Let lungs take air; hold loved ones tight and pray,

Take solace in the life that stirs today.

Thursday, March 10, 2011

Day 2, Sonnet 2

Quite quickly do the thoughts of kindness fade

When shoes are trampled on when stood in line

For morning’s transport. Thus starts a cynic’s day:

The din of traffic and the rush of time.

Small things do grate on narrow modern minds

As though it were of grandest magnitude:

The drama of our daily urban grinds,

Impatience for mindlessly eaten food.

Where’s calm in blinking lights and horns that shriek?

Where’s gentleness in the mad rush of crowds?

Too soon the heart o’erwhelms and becomes weak

And friendly hooded heads transform to shrouds.

When concrete jungles cage the morning heart

Let patient strength break shackles wide apart.

Wednesday, March 9, 2011

Day 1, Sonnet 1

Awake!

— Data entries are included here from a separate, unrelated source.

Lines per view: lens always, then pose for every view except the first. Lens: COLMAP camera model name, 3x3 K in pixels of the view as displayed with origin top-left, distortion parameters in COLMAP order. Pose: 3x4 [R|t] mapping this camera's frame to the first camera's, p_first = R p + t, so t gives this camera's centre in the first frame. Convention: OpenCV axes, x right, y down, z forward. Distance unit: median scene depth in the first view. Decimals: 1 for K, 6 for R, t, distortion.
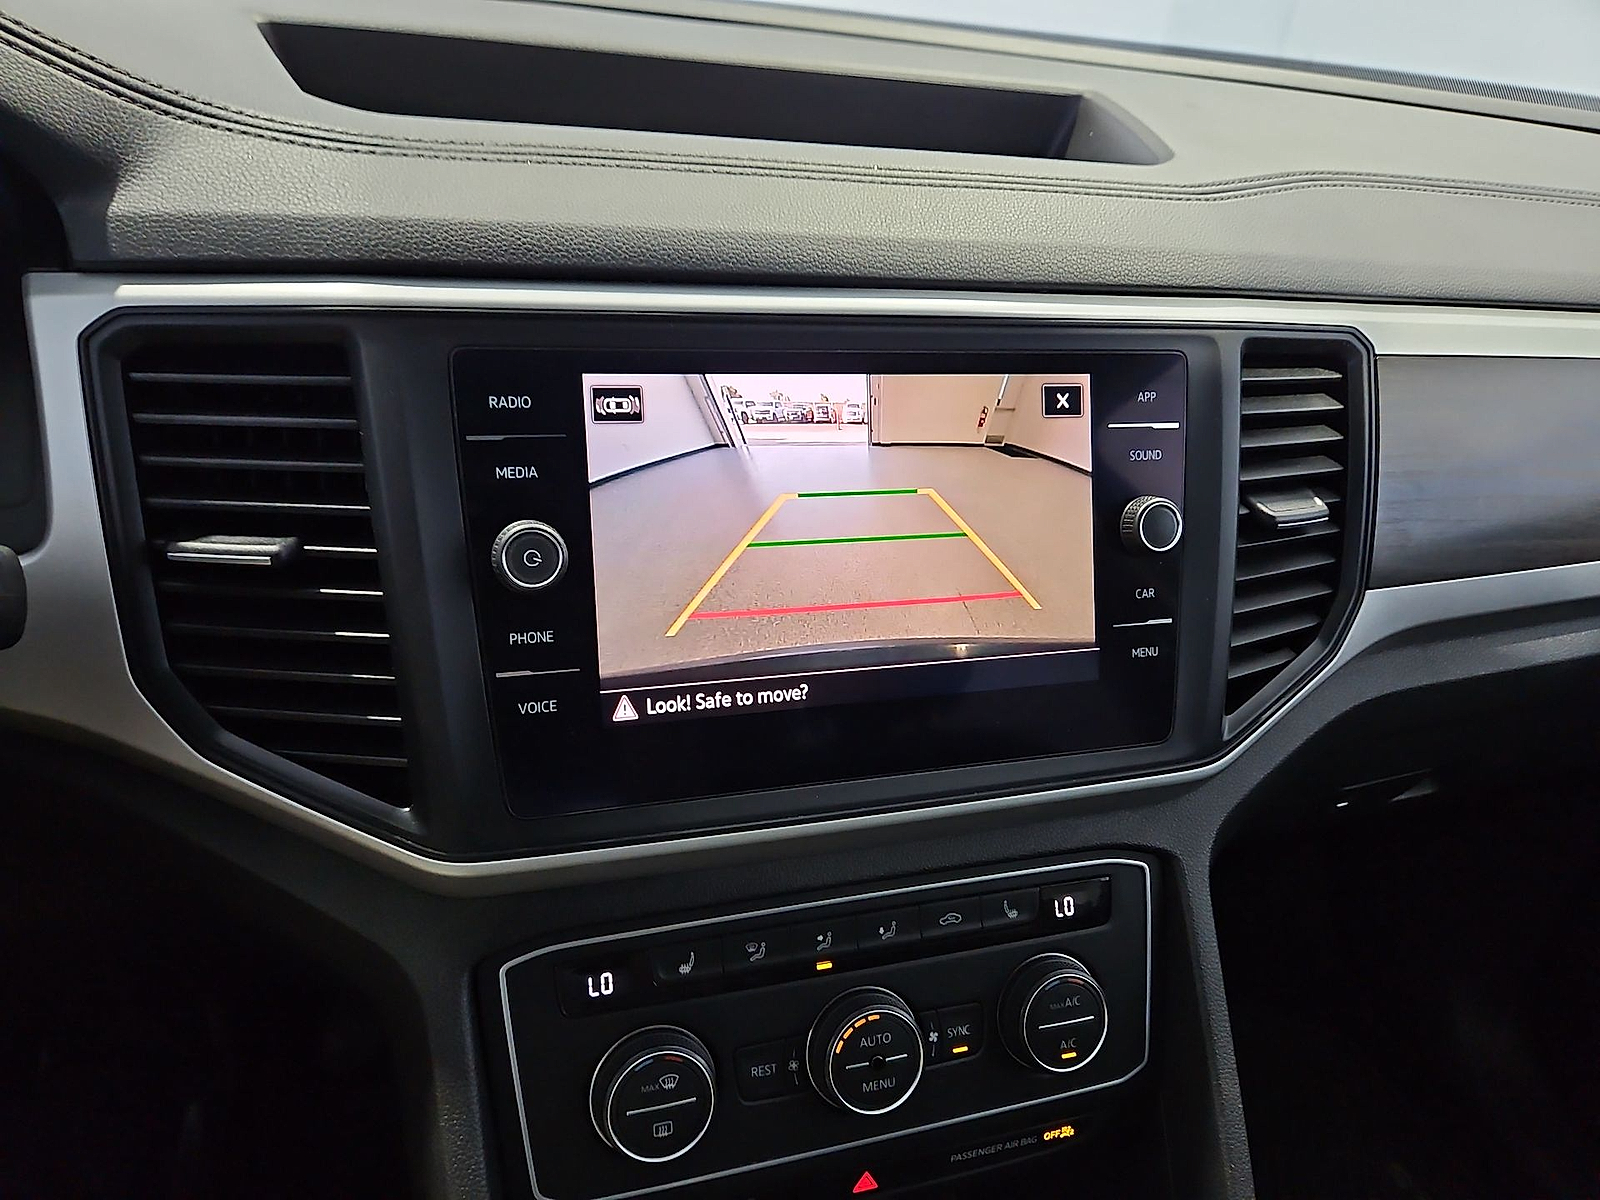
lens RADIAL K [[1088.3, 0, 754.6], [0, 1088.3, 607.2], [0, 0, 1]] dist [0.051830, -0.026532]
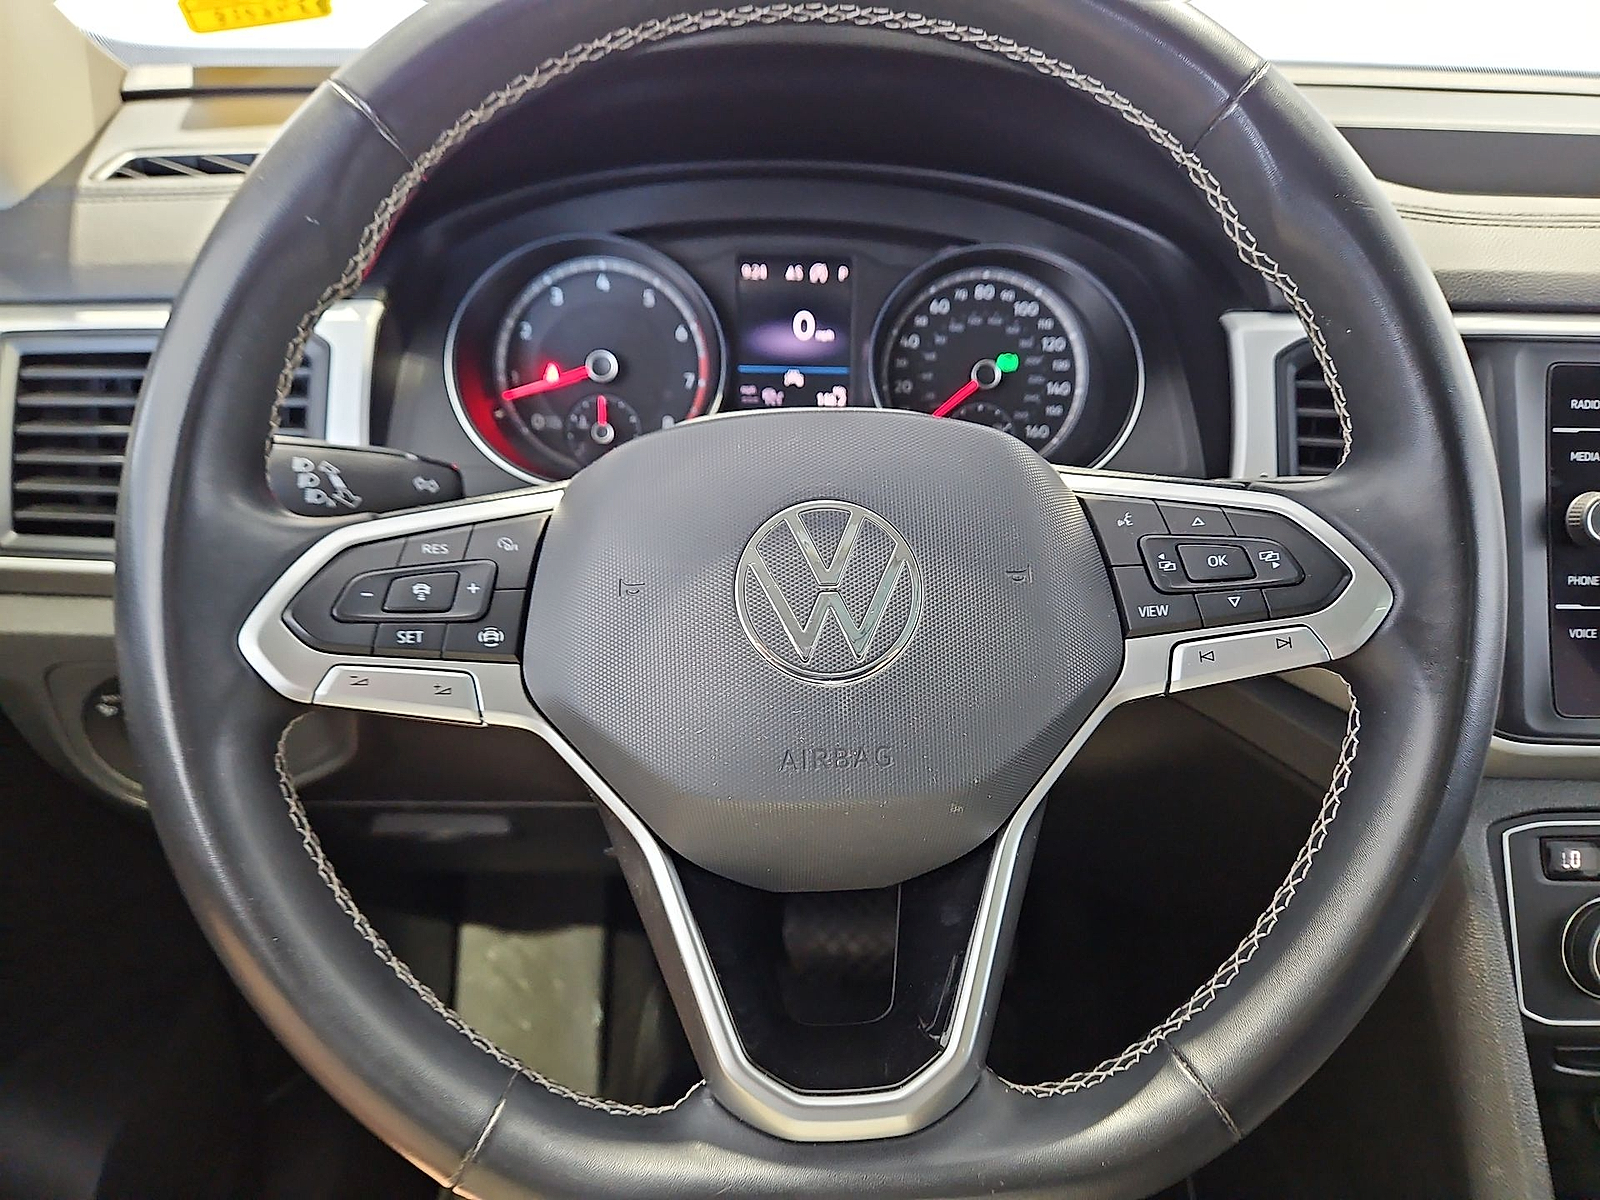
lens RADIAL K [[1088.3, 0, 789.5], [0, 1088.3, 600.8], [0, 0, 1]] dist [0.051830, -0.026532]
pose [[0.970587, 0.065122, -0.231774, -0.675910], [-0.070922, 0.997341, -0.016768, 0.117267], [0.230066, 0.032713, 0.972625, -0.437930]]
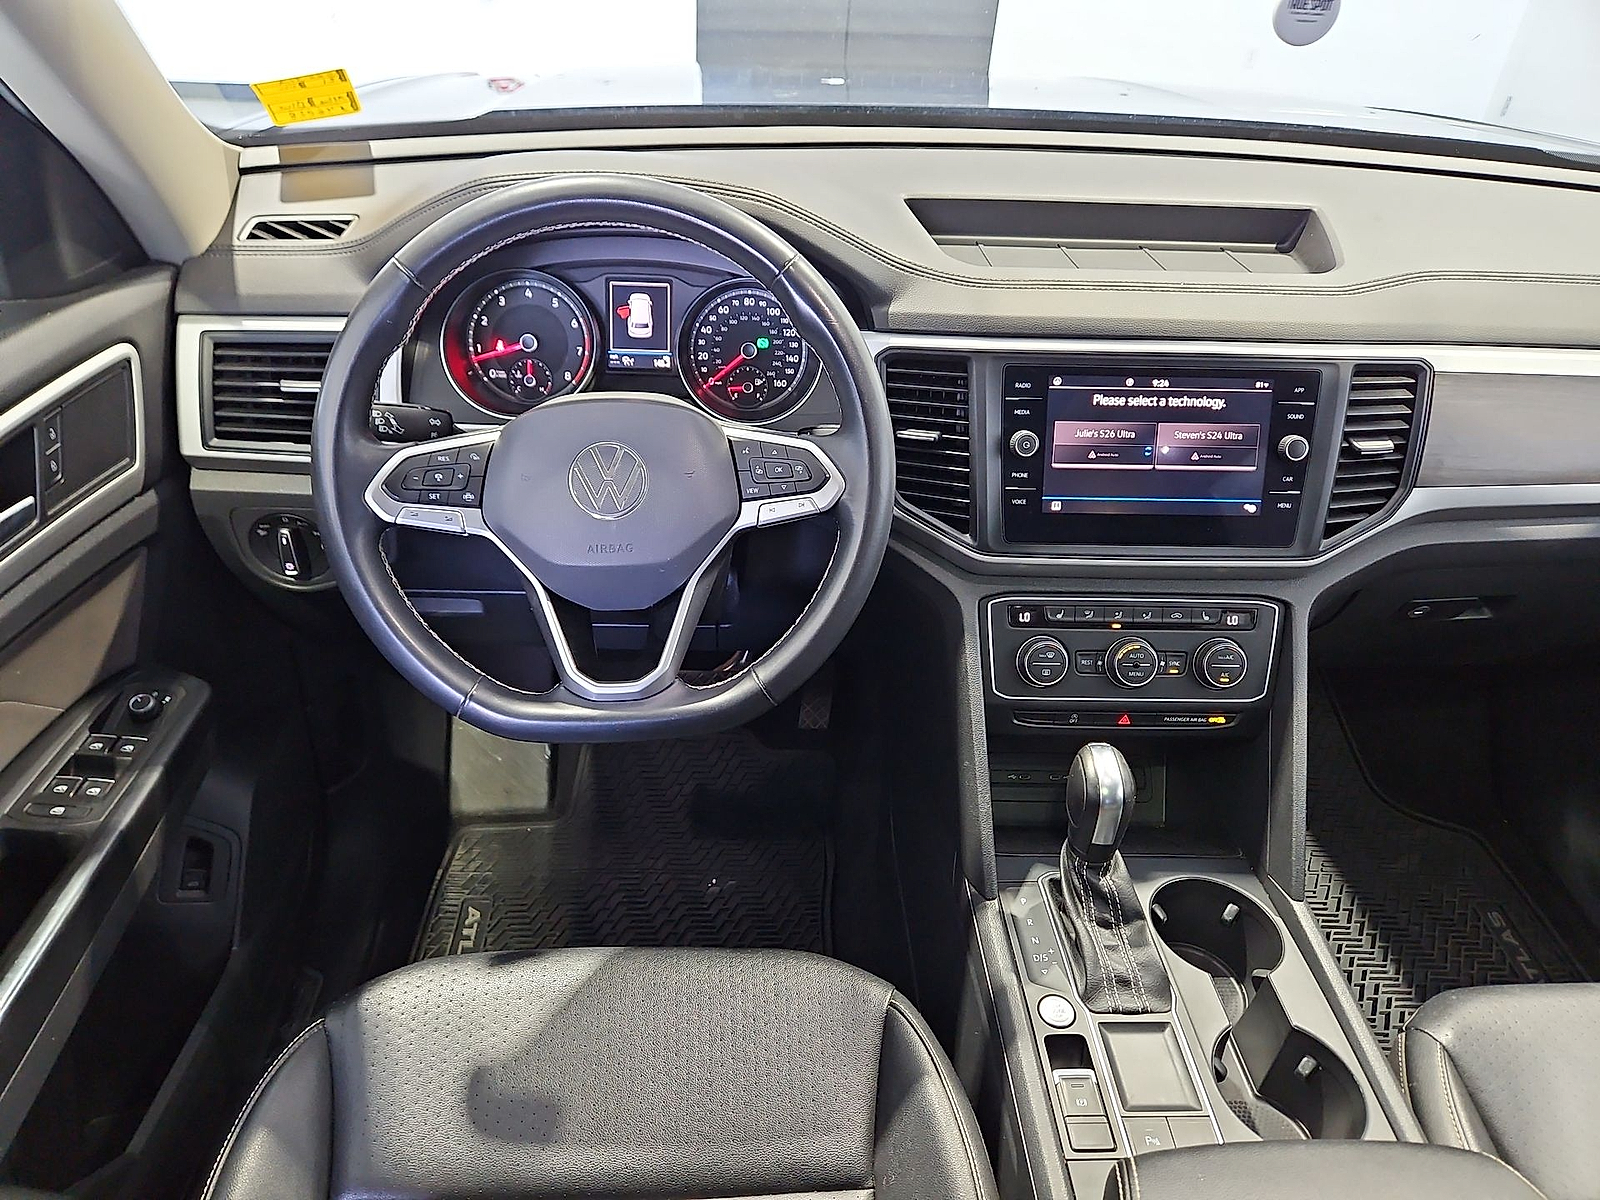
lens RADIAL K [[1088.3, 0, 778.4], [0, 1088.3, 600.6], [0, 0, 1]] dist [0.051830, -0.026532]
pose [[0.971707, 0.102334, -0.212868, -0.146234], [-0.081617, 0.991228, 0.103952, 0.083759], [0.221638, -0.083637, 0.971536, -1.413472]]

With furrowed brow receive the ash.

The sacramental smudge adorns a face

Quite bare, but for the tear upon a lash

Where forty days’ solemnity makes grace.

What penitence for one whose broken path

Has too oft trodden through ascetic pain?

For self-denial, too, is holy wrath

When deep starvation takes His name in vain.

If alms be words from faithful poet’s pens

And fasting be a lack of harmful speech

Then take up language for these days of Lent

With psalms and verses close within your reach.

While in the wilderness seek higher grounds

And write in faith ‘til Alleluia sounds.